Wenn man mit Rich Parent vol den Kassel Huskies einen DEL Goalie in dieser Woche ausdrücklich lobt, muss man auf die NHL bezogen natürlich auch Jean - Sebastien Giguere positiv erwähnen. Über 237 Minuten blieb der junge Torhüter der Anaheim Mighty Ducks ohne Gegentor, bis es Al MacInnis von den St.Louis Blues, mit einem seiner für ihn typischen Schlagschüsse gelang, ihn zu bezwingen. Die Enten, die Mitte Dezember im Kampf um einen Playoffs Platz in den letzten Jahren oftmals schon so tot waren, wie jene, die in süß saurer Soße mit Reis serviert werden, sind momentan tatsächlich die siebterfolgreichste Mannschaft der Western Conference. Dass sie mit Adam Oates und Petr Sykora ein besseres Team sein würden, war eigentlich klar, aber mit der Tatsache, dass sie wirklich die Chance haben, die Playoffs zu erreichen, hätte ich nicht gerechnet.

3.Drittel:   Das will aber nichts heißen, denn getäuscht habe ich mich auch bei den Boston Bruins. Ich habe eigentlich eine sehr problematische Saison für das Team von Robbie Ftorek erwartet, da mit Bill Guerin ein namhafter Abgang zu verschmerzen war und auch hinter den Torhütern ein dickes Fragezeichen stand. Besonders John Grahame hat aber viele Kritiker eines besseren belehrt. Zur Zeit befinden sich die Bruins nach vier Niederlagen in Folge in einer kleinen Krise, aber die werden sie mit Sicherheit auch meistern. Wie stark sie zuvor waren, zeigt die Tatsache, dass sie immer noch das punktbeste Team der Eastern Conference sind.

Entscheidend mitverantwortlich für die Schwächephase waren übrigens die Montreal Canadiens, die den alten Rivalen innerhalb von fünf Tagen zwei dieser Niederlagen zufügten. In der zweiten Begegnung kam Center Doug Gilmour zum 1.400 Scorerpunkt seiner Karriere. Überhaupt spielt der Oldie nach einem, um es vorsichtig auszudrücken, recht bescheidenen Start in die Saison wirklich stark, was sich auch in neun Punkten, die er in den letzten neun Partien sammeln konnte, deutlich zeigt. Gilmour ist außerdem ein Leader, den das Team brauchen kann. Zusammen mit Saku Koivu trägt er dazu bei, dass die Schwächen des Coaches Michel Therrien in den letzten Spielen öfter überdeckt werden konnten.

<`>Ein Trainer, von dem ich nie viel gehalten habe, wurde gestern entlassen.
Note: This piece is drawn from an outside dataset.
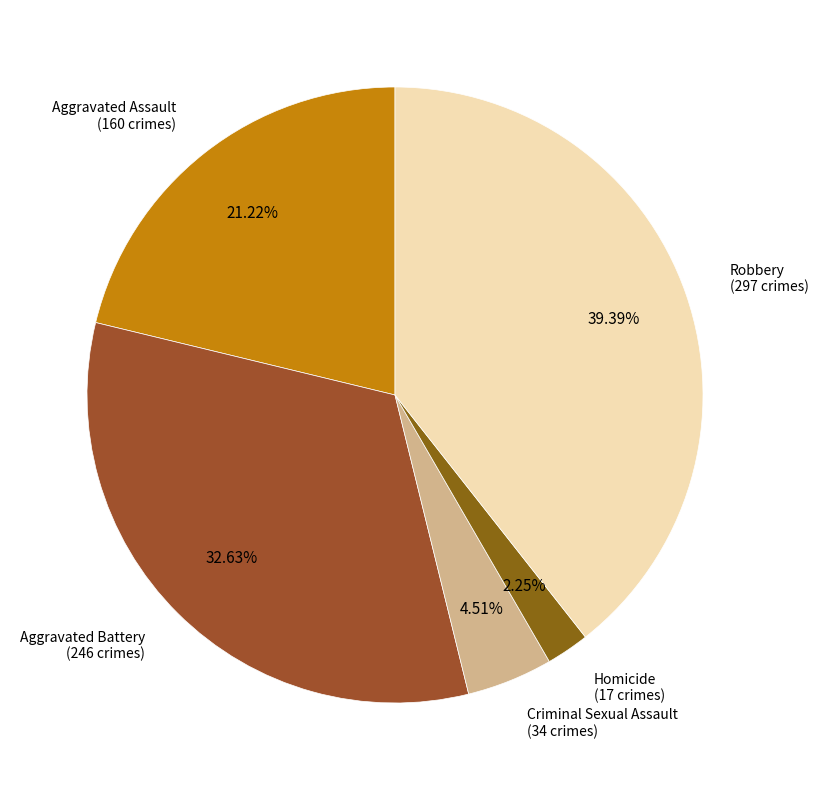

To the nearest percent, what portion does Aggravated Battery represent?

33%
Bob Hartley von der Colorado Avalanche traf es nicht besonders überraschend.  Okay, manche fordern vielleicht etwas mehr Geduld mit einem Coach, der eine Mannschaft innerhalb vier Jahren viermal ins Conference Finale und zu einem Stanley Cup führt, aber es war Zeit, Hartley zu entlassen. Welcher guter Trainer hätte denn wohl mit einem so talentierten Team weniger erreicht ? Es ist sehr spekulativ, aber mir fällt keiner ein und den Cup haben sie meiner Meinung letztes Jahr vor allem gewonnen, weil alle für Ray Bourque noch einmal etwas mehr gegeben haben, als man es sowieso schon tut, wenn man in der Endspielserie steht.
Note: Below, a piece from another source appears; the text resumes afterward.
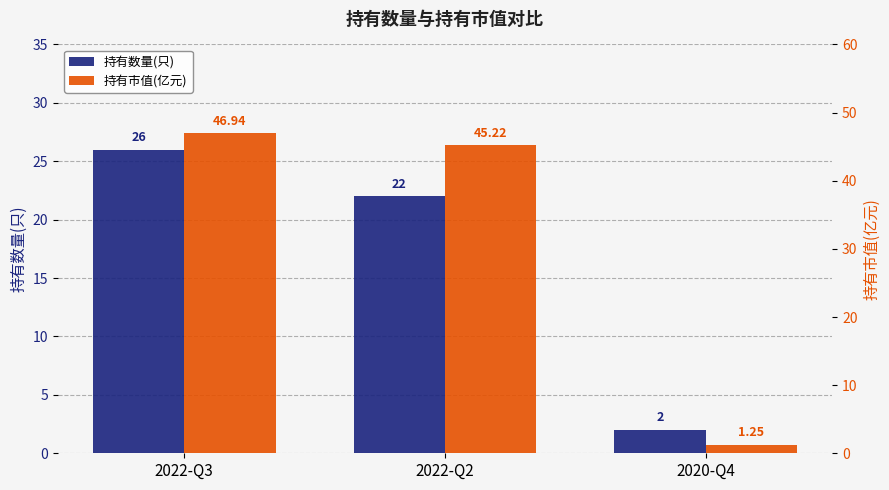

Where is 持有市值(亿元) nearest to the value 24?

2022-Q2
Dieses Jahr läuft die Avalanche, nachdem sie zuhause xu Saisonbeginn einfach nicht siegen konnte, Gefahr die Playoffs zu verpassen. Also hat Generell Manager Pierre Lacroix nach etwas mehr als einem Drittel der Spielzeit die Notbremse gezogen. Ob Assistenzcoach Tony Granato allerdings erfolgreicher sein wird, bleibt abzuwarten. Schlusssirene.

Absolute Spitze:   Kassel Huskies, besonders Rich Parent, Anaheim Mighty Ducks, besonders J.-S. Giguere, Doug Gilmour.

Schlechte Witze:  Krefeld Pinguine, Bob Hartley.